Но съ какой стати толковать намъ такъ долго объ одномъ врагѣ, притомъ, врагѣ, уже открыто объявляющемъ себя нашимъ врагомъ, не страшномъ для меня, такъ какъ мое давнишнее желаніе исполнилось, — между нами городская стѣна — и не сказать ни слова о нашихъ тайныхъ врагахъ, остающихся въ Римѣ, вращающихся въ нашей средѣ? Лично я стараюсь, по мѣрѣ возможности, не столько наказывать ихъ, сколько ставить на вѣрную дорогу, въ ихъ-же интересахъ, примирять съ государствомъ, — и не вижу, почему моимъ усиліямъ не увѣнчаться успѣхомъ, если они желаютъ слушать меня. Прежде всего, граждане, я познакомлю васъ съ элементами, входящими въ составъ его шайки; потомъ предложу, въ своей дальнѣйшей рѣчи, посильный полезный совѣтъ каждому въ отдѣльности.

Къ первому классу слѣдуетъ отнести лицъ, при своихъ огромныхъ долгахъ владѣющихъ еще бо̀льшею недвижимою собственностью, но изъ особенной любви къ ней никакъ не рѣшающихся съ нею развязаться. Люди эти вполнѣ приличны по внѣшности, — они богаты — но ихъ цѣли и стремленія самыя низкія. У тебя всего вдоволь — земли, домовъ, серебра, рабовъ — и ты не рѣшаешься продать частъ своей недвижимости, увеличить кредитъ? Чего-жъ ты ждешь? — Войны?.. Слѣдовательно, ты думаешь, — при повальномъ разореніи, твои имѣнія останутся вполнѣ нетронутыми?.. Или новыхъ долговыхъ книгъ? — Ошибается, кто ждетъ ихъ отъ Катилины: новыя книги выдамъ я, но… аукціонныя[11], — только такая мѣра и можетъ спасти нашихъ помѣщиковъ отъ банкротства. Если послѣдніе захотѣли-бы поступить такъ раньше и не впадали въ грубѣйшую ошибку, стараясь покрывать [26]долговые проценты доходами съ угодій, въ лицѣ ихъ были-бы у насъ и болѣе богатые, и болѣе достаточные члены общества. Но ихъ, на мой взглядъ, надо опасаться всего менѣе: ихъ или можно отговорить отъ ихъ намѣренія, или, если они будутъ упорствовать, мнѣ кажется, они станутъ скорѣй посылать проклятья по адресу правительства, но оружіе противъ него врядъ-ли поднимутъ.

Второй классъ состоитъ изъ лицъ, правда, сильно задолжавшихъ, однако мечтающихъ о власти, желающихъ завладѣть правленіемъ, думающихъ добиться высшихъ должностей — во время волненій, отказавшись отъ надежды достичь ихъ при спокойномъ ходѣ государственныхъ дѣлъ.

Задания к упражнению>
**1)** Воспроизведите дословно фрагмент речи от «Но съ какой» до «каждому въ отдѣльности.».
**2)** Как, согласно речи, поведут себя лица первого класса, если будут упорствовать в своём намерении?
**3)** Пожалуйста, напишите продолжение речи о тайных врагах Рима, начав сразу после её последнего предложения.

Исходные данные>

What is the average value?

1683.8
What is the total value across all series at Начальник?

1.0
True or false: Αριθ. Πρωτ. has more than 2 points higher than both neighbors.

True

--

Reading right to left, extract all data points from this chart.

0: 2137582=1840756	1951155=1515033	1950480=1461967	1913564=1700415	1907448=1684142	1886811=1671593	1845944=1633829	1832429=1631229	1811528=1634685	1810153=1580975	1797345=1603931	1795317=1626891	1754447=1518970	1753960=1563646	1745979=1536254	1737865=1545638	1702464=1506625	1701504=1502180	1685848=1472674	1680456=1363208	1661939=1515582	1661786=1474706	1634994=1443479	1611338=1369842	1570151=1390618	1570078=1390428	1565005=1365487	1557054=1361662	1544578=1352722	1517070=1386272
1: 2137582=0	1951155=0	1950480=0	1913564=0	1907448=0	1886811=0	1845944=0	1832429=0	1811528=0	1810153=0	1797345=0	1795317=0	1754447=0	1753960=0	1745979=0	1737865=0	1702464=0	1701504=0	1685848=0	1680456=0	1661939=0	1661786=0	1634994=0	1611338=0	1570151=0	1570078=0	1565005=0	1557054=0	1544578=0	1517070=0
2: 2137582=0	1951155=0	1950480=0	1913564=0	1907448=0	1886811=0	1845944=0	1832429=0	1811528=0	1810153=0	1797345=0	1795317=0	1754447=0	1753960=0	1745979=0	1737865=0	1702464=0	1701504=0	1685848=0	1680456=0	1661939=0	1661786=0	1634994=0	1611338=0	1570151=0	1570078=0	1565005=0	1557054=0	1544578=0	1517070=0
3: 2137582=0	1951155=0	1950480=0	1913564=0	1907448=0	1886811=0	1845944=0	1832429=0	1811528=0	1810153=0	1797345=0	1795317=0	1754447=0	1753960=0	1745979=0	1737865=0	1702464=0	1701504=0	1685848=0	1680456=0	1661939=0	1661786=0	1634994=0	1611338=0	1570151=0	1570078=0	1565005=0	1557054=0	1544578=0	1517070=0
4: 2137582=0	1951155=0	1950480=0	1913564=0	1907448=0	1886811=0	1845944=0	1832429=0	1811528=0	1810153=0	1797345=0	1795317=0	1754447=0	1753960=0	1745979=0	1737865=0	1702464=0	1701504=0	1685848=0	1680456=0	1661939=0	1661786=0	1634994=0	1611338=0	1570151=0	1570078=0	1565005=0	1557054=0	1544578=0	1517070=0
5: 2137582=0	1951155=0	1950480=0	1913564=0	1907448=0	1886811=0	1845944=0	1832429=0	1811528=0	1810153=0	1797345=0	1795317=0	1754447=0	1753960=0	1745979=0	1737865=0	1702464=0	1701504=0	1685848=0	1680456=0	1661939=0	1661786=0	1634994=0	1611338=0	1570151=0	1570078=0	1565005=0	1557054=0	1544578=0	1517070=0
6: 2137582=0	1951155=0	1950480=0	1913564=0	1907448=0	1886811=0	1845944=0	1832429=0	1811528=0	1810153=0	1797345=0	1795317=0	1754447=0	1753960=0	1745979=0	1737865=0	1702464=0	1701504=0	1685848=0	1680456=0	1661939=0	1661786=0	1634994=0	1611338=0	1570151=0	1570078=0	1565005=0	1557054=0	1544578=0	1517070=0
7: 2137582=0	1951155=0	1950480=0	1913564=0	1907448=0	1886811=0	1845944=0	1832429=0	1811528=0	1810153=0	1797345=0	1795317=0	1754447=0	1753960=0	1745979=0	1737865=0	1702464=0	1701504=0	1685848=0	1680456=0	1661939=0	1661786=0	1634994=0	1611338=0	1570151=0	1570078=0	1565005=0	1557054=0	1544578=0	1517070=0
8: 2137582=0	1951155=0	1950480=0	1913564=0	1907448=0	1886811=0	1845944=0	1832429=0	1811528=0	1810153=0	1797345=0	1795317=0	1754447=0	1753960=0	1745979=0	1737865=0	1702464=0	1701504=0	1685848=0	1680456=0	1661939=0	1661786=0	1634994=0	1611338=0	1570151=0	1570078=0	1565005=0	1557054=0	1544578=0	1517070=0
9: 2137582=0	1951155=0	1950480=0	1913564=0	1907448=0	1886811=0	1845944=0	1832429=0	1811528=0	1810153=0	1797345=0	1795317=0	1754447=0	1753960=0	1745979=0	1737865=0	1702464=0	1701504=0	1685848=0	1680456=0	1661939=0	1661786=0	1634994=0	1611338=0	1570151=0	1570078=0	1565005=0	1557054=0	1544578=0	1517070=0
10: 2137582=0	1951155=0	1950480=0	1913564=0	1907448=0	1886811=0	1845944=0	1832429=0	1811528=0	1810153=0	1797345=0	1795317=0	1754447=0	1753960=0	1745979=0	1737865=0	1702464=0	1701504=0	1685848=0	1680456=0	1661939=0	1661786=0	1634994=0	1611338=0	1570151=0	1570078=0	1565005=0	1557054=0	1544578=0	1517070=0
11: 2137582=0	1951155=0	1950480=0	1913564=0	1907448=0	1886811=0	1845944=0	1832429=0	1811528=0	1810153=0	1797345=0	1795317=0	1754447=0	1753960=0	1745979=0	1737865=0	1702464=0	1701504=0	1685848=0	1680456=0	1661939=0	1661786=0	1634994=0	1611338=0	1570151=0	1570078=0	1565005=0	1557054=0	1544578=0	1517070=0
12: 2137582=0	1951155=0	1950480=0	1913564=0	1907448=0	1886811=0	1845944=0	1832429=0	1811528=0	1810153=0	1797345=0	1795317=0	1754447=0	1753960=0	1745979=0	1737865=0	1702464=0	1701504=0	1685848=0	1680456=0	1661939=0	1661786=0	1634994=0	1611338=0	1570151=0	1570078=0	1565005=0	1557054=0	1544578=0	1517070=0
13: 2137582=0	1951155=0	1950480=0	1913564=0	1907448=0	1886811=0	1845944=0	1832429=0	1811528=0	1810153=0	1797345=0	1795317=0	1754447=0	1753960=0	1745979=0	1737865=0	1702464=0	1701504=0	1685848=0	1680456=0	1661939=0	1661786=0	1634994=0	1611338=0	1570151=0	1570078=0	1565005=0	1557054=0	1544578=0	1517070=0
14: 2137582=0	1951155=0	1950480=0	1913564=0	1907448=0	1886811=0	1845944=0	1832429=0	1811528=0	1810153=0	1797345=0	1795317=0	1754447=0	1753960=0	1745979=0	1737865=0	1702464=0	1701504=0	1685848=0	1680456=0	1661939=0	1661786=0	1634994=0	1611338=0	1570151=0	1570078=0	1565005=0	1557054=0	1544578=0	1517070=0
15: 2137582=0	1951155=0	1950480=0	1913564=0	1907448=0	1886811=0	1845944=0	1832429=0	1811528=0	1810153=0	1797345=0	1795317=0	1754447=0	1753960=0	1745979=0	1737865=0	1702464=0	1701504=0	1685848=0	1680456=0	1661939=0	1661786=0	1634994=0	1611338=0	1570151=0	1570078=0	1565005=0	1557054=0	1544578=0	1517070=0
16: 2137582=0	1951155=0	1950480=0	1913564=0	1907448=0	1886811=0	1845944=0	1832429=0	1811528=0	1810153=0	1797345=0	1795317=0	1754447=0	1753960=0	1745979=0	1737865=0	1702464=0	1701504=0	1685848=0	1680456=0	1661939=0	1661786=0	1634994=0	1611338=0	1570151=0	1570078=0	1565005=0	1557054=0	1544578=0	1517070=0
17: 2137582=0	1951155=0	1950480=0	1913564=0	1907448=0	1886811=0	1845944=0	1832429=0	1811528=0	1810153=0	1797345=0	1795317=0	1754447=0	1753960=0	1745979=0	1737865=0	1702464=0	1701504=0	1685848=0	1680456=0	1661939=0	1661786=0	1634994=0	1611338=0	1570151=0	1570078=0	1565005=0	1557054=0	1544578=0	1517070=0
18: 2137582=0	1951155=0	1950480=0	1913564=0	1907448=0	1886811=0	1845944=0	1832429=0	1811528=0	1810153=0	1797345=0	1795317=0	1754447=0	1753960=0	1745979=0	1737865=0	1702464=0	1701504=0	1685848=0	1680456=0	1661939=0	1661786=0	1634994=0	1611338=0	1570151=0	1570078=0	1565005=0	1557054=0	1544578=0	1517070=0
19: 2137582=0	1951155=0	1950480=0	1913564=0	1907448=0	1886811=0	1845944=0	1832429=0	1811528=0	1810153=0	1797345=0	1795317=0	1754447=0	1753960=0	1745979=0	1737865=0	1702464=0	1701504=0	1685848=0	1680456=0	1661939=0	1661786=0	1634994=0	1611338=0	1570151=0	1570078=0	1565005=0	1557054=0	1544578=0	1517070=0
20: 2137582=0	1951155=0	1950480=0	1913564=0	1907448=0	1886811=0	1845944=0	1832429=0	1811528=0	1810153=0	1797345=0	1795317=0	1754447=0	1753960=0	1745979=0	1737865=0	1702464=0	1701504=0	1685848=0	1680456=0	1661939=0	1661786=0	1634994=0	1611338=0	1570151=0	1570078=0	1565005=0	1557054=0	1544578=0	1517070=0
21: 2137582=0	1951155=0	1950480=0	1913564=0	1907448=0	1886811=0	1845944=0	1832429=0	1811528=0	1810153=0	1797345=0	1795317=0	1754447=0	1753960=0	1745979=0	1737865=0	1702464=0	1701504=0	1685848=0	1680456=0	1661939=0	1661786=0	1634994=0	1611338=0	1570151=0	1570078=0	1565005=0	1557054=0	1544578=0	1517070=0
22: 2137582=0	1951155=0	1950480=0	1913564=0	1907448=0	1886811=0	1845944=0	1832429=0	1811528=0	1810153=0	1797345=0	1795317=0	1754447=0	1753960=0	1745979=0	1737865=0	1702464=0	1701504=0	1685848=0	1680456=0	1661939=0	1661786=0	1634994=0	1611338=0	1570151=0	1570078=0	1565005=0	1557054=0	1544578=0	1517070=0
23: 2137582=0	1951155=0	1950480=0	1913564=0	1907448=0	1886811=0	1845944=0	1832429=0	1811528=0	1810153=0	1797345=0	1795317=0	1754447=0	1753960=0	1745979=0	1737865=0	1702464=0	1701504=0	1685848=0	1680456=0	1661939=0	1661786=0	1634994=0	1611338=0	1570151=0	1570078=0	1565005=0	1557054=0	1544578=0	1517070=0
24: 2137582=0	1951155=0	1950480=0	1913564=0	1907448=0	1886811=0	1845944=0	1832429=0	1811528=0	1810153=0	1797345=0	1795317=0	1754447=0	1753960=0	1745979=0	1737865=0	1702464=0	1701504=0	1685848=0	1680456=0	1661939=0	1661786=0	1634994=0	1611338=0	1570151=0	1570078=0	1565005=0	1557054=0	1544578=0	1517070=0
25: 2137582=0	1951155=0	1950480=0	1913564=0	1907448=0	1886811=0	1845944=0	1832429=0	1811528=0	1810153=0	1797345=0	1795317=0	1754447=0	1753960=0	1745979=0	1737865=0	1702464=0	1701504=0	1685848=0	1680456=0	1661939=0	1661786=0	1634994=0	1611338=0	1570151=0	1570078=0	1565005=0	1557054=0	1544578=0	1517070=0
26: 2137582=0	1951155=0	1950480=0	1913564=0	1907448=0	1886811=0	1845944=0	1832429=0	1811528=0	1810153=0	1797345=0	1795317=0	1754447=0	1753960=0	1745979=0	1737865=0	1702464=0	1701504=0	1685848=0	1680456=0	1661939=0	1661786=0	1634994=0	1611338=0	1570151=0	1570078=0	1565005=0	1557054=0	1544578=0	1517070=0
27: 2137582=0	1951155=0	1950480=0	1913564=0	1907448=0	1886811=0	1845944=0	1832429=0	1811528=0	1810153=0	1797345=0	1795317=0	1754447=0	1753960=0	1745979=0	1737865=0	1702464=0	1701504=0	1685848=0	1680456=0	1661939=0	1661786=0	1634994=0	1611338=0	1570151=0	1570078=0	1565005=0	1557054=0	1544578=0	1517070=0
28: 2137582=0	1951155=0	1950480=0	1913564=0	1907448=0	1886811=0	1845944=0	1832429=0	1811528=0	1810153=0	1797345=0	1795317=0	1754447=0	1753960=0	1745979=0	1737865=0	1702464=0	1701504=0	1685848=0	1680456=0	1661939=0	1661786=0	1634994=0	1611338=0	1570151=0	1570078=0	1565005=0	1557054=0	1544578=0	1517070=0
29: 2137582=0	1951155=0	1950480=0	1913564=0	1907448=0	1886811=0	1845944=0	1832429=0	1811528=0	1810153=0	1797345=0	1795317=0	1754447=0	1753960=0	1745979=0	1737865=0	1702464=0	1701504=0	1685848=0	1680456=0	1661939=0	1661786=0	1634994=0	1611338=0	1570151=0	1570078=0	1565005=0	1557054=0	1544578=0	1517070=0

Ответы к заданиям>
**1)**
Но съ какой стати толковать намъ такъ долго объ одномъ врагѣ, притомъ, врагѣ, уже открыто объявляющемъ себя нашимъ врагомъ, не страшномъ для меня, такъ какъ мое давнишнее желаніе исполнилось, — между нами городская стѣна — и не сказать ни слова о нашихъ тайныхъ врагахъ, остающихся въ Римѣ, вращающихся въ нашей средѣ? Лично я стараюсь, по мѣрѣ возможности, не столько наказывать ихъ, сколько ставить на вѣрную дорогу, въ ихъ-же интересахъ, примирять съ государствомъ, — и не вижу, почему моимъ усиліямъ не увѣнчаться успѣхомъ, если они желаютъ слушать меня. Прежде всего, граждане, я познакомлю васъ съ элементами, входящими въ составъ его шайки; потомъ предложу, въ своей дальнѣйшей рѣчи, посильный полезный совѣтъ каждому въ отдѣльности.

**2)** Они скорее станут посылать проклятия правительству, но оружие против него вряд ли поднимут.

**3)**
Имъ — заодно, конечно, и всѣмъ прочимъ — придется посовѣтовать отказаться отъ надежды осуществить свои планы: прежде всего, я лично стою на сторожѣ, заботясь обо всѣхъ, помогаю государству, имѣя въ виду его интересы; далѣе, они встрѣтятъ въ патріотахъ большой подъемъ духа, большое единодушіе, партію чрезвычайно многочисленную, и, затѣмъ, огромную армію; наконецъ, и безсмертные боги лично помогутъ нашему непобѣдимому народу, нашему пользующемуся громкою славой государству, нашей великолѣпной столицѣ — въ борьбѣ ихъ съ грозною силой преступленія. Но допустимъ даже, они успѣли добиться того, чего жаждутъ въ своемъ не знающемъ преградъ бѣшенствѣ, — неужели-же, сжегши городъ и проливъ кровь его населенія, они надѣются наслаждаться плодами своихъ преступныхъ и гнусныхъ стремленій и сдѣлаться консулами или диктаторами, или даже царями? Неужели они не понимаютъ, что и приведя въ исполненіе свои желанія, они неизбѣжно уступятъ свое мѣсто какому-нибудь бѣглому рабу или гладіатору[12]?..

Къ третьему классу принадлежатъ люди уже пожилые, но крѣпкіе, благодаря физическимъ упражненіямъ. Изъ этого класса и негодяй-Манлій, на смѣну которому идетъ теперь Катилина. Это — жители военныхъ поселеній, [27]устроенныхъ Суллою; въ общемъ, я знаю ихъ за примѣрныхъ гражданъ и чрезвычайно храбрыхъ солдатъ; но есть въ ихъ средѣ и такіе поселенцы, которые, разбогатѣвъ нежданно негаданно, принялись слишкомъ щедро для своего положенія сорить деньгами. Въ то время какъ они, разыгрывая изъ себя крупныхъ богачей, строились, обзаводились превосходными помѣстьями, большою дворней, задавали роскошные обѣды, они надѣлали столько долговъ, что для спасенія ихъ отъ банкротства остается только вызвать съ того свѣта — Суллу. Надеждой на повтореніе прежнихъ грабежей они сманили даже нѣсколькихъ бобылей-крестьянъ. И тѣхъ, и другихъ, граждане, я отношу одинаково къ классу воровъ и хищниковъ, но совѣтую имъ помнить слѣдующее: пусть они перестанутъ бѣситься и простятся съ грезами о проскрипціяхъ и диктатурѣ, — тѣ старыя времена оставили по себѣ въ государствѣ такую память, что желать ихъ возвращенія не могутъ, на мой взглядъ, не только люди, но и не одаренныя способностью говорить — животныя.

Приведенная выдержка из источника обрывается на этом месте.